* [Source]
○ ○ ○ ○

SEC Releases New Rule on Family Offices for IA Registration Exclusion

The Dodd-Frank Act created a new “family office” exclusion from the definition of investment adviser because the private advisor exemption was repealed.  While Congress believed that family offices should not be subject to the SEC registration requirements, it did grant authority to the SEC to define what constitutes a “family office”.  On June 22, 2011 the SEC issued a final rule which narrowly defined a family office to essentially include only an office which represents a single family that does not exceed 10 generations.  The new regulation takes effect on August 29, 2011 and those companies which do not fall within the new family office definition will be required to register with the SEC by March 30, 2012.

Family Office Definition

The term “family office” means a company that :

  • provides investment advice only to certain “family clients”;
  • is wholly owned by the “family clients” and controlled by family members or family entities; and
  • does not hold itself out to the public as an investment adviser.

The term “family clients” includes:

  • current and former family members,
  • certain employees of the family office (and, under certain circumstances, former employees),
  • charities funded exclusively by family clients,
  • estates of current and former family members or key employees,
  • trusts existing for the sole current benefit of family clients,
  • revocable trusts funded solely by family clients,
  • certain key employee trusts, and
  • companies wholly owned exclusively by and operated for the sole benefit of, family clients.

The term “family member” includes:

  • all lineal descendants of a common ancestor (who may be living or deceased)*
  • current spouses or spousal equivalents of those descendants
  • former spouses or spousal equivalents of those descendants

* The common ancestor cannot be more than 10 generations removed from the youngest generation of family members.  For an example of how this works, please see this ancestor diagram.

Notably, the exclusion does not extend to family offices serving multiple families.

○ ○ ○ ○

* [Exercise set]
- 1) According to the family-office text, by what date must companies that fall outside the new family office definition register with the SEC?
- 2) Extract the passage of the family-office text that runs from "SEC Releases New" up to and including "March 30, 2012.".
- 3) Decide whether each statement agrees with the family-office text, answering yes or no and quoting the deciding words: (a) The SEC issued its final rule on June 22, 2011. (b) Family offices serving multiple families fall within the exclusion. (c) Former spouses of the lineal descendants count as family members.

* [Extracted entries]

○ ○ ○ ○

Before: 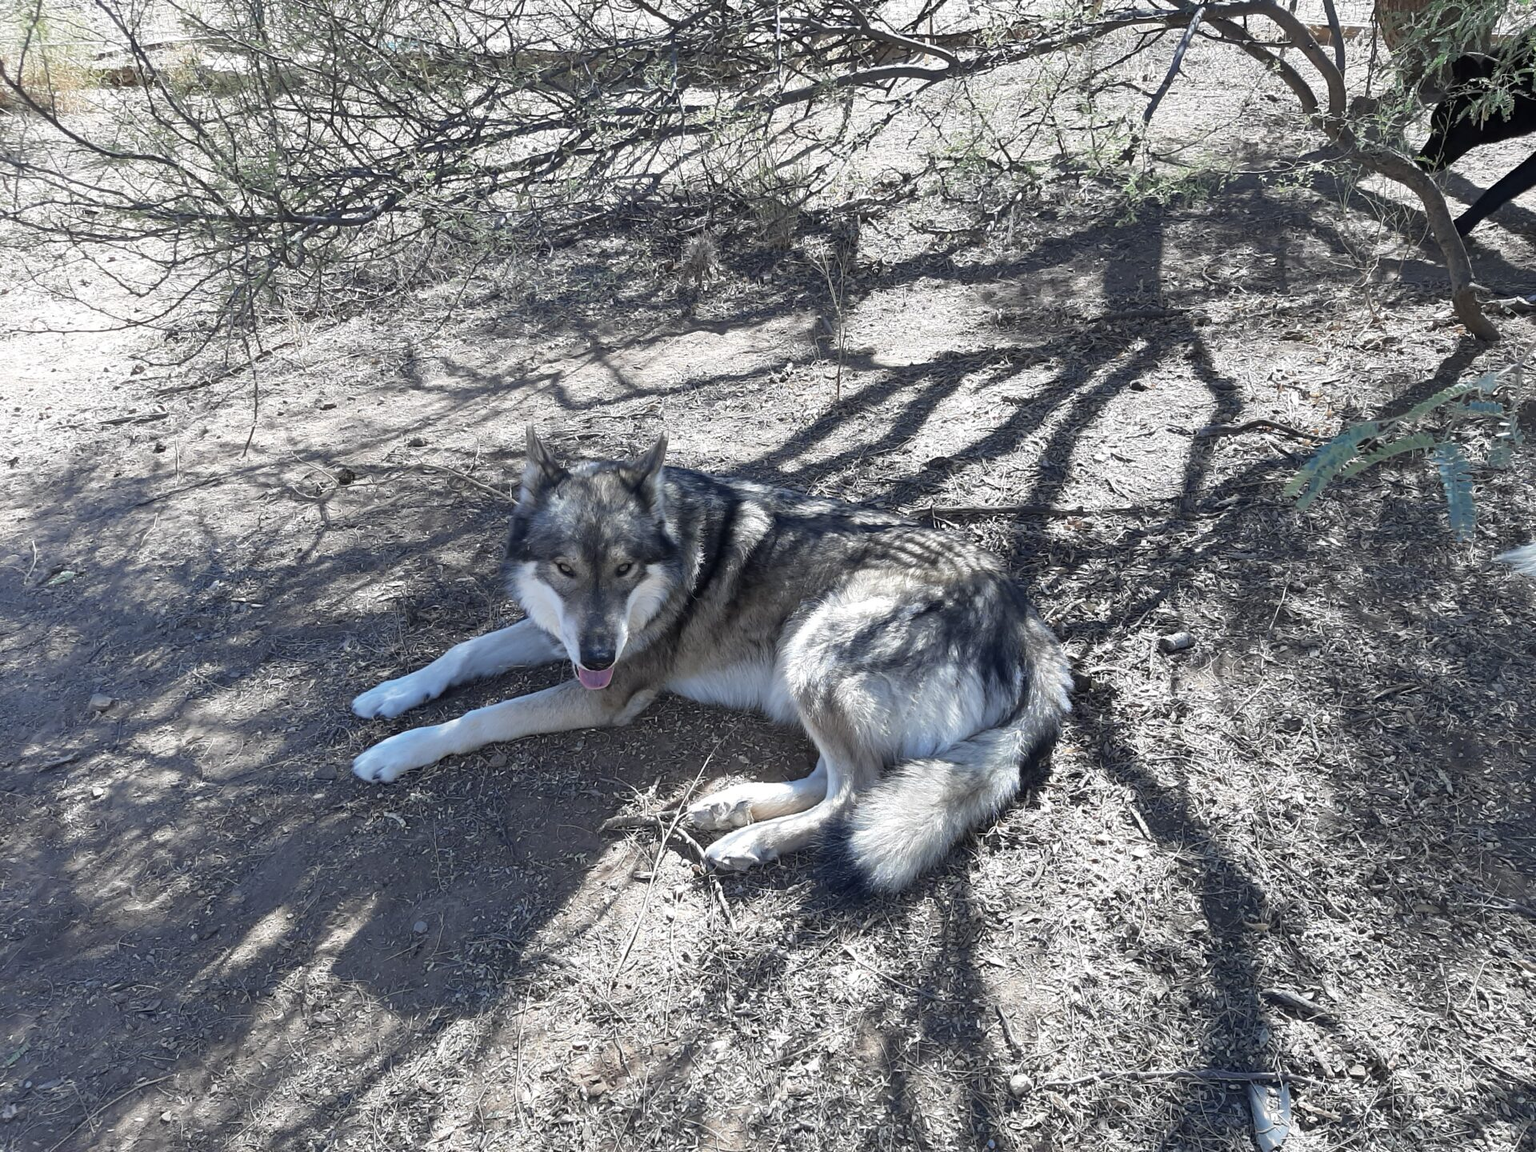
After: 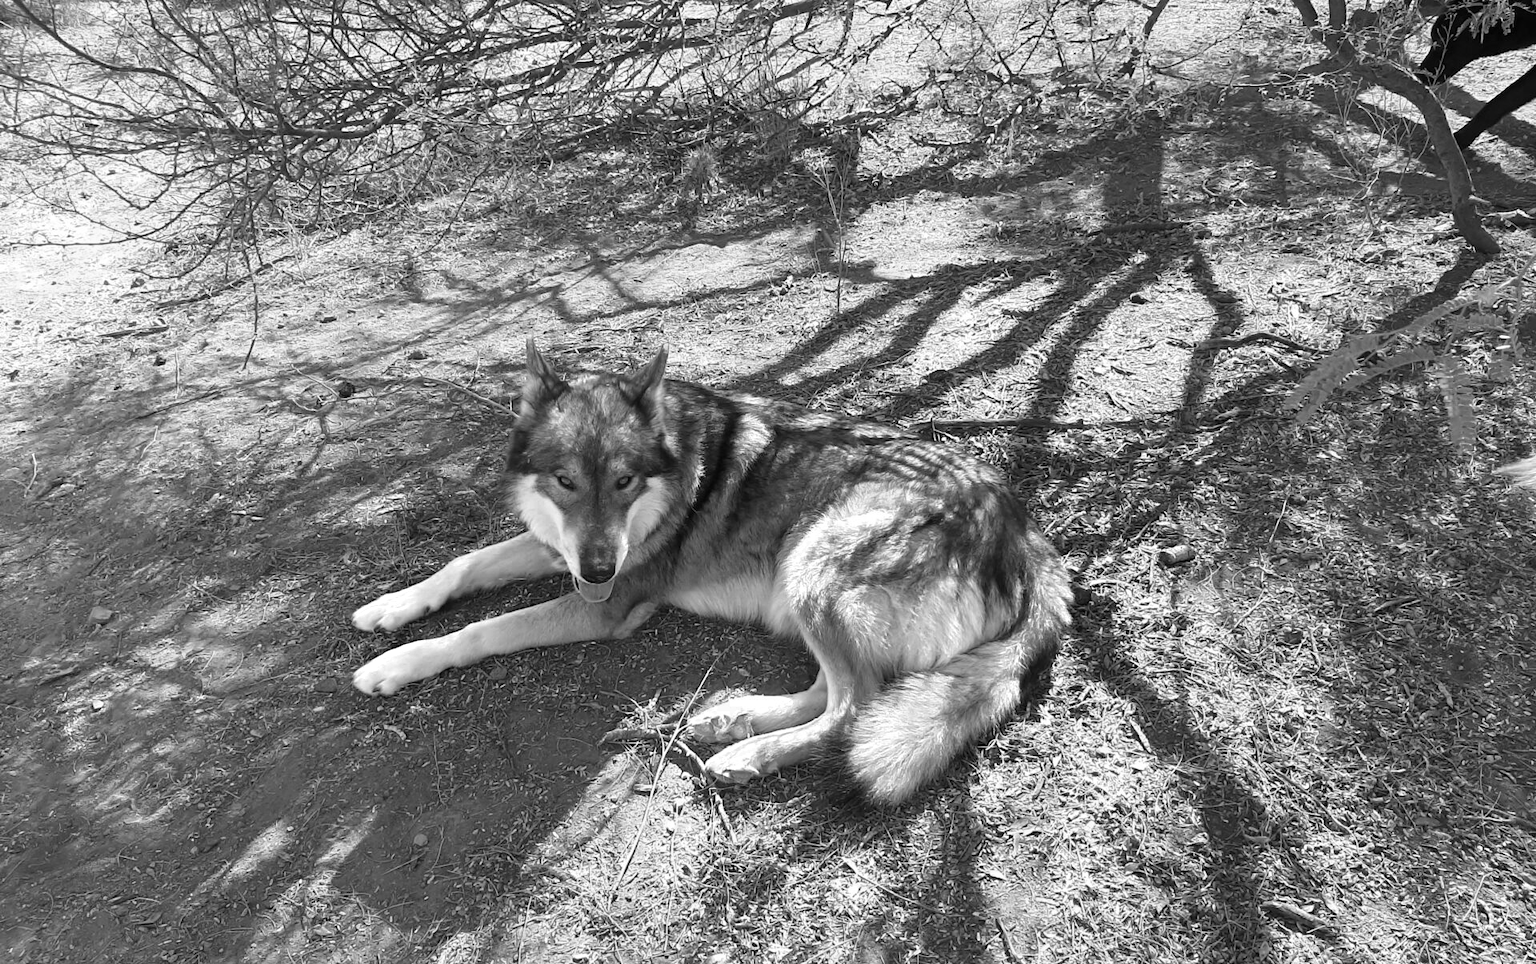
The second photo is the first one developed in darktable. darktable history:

○ ○ ○ ○

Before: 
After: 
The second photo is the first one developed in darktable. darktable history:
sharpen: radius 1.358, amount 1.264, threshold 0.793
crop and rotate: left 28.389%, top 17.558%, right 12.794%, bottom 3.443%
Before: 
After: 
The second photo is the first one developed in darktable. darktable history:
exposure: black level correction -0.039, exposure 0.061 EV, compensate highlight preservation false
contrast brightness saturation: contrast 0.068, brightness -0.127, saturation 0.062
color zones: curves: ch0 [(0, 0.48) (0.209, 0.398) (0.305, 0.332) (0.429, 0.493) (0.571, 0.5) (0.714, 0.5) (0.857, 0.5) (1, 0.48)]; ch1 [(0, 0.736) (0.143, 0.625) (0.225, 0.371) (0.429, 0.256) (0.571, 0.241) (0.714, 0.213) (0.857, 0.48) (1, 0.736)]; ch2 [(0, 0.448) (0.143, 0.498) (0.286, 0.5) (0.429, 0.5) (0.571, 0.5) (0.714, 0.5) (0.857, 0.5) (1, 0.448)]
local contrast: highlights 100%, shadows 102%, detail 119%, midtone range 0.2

○ ○ ○ ○

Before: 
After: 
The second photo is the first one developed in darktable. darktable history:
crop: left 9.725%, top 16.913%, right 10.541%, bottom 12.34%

○ ○ ○ ○

* [Answers to the problems]
- 1) March 30, 2012

- 2)
SEC Releases New Rule on Family Offices for IA Registration Exclusion

The Dodd-Frank Act created a new “family office” exclusion from the definition of investment adviser because the private advisor exemption was repealed.  While Congress believed that family offices should not be subject to the SEC registration requirements, it did grant authority to the SEC to define what constitutes a “family office”.  On June 22, 2011 the SEC issued a final rule which narrowly defined a family office to essentially include only an office which represents a single family that does not exceed 10 generations.  The new regulation takes effect on August 29, 2011 and those companies which do not fall within the new family office definition will be required to register with the SEC by March 30, 2012.

- 3)
(a) Yes: "On June 22, 2011 the SEC issued a final rule"
(b) No: "the exclusion does not extend to family offices serving multiple families"
(c) Yes: "former spouses or spousal equivalents of those descendants"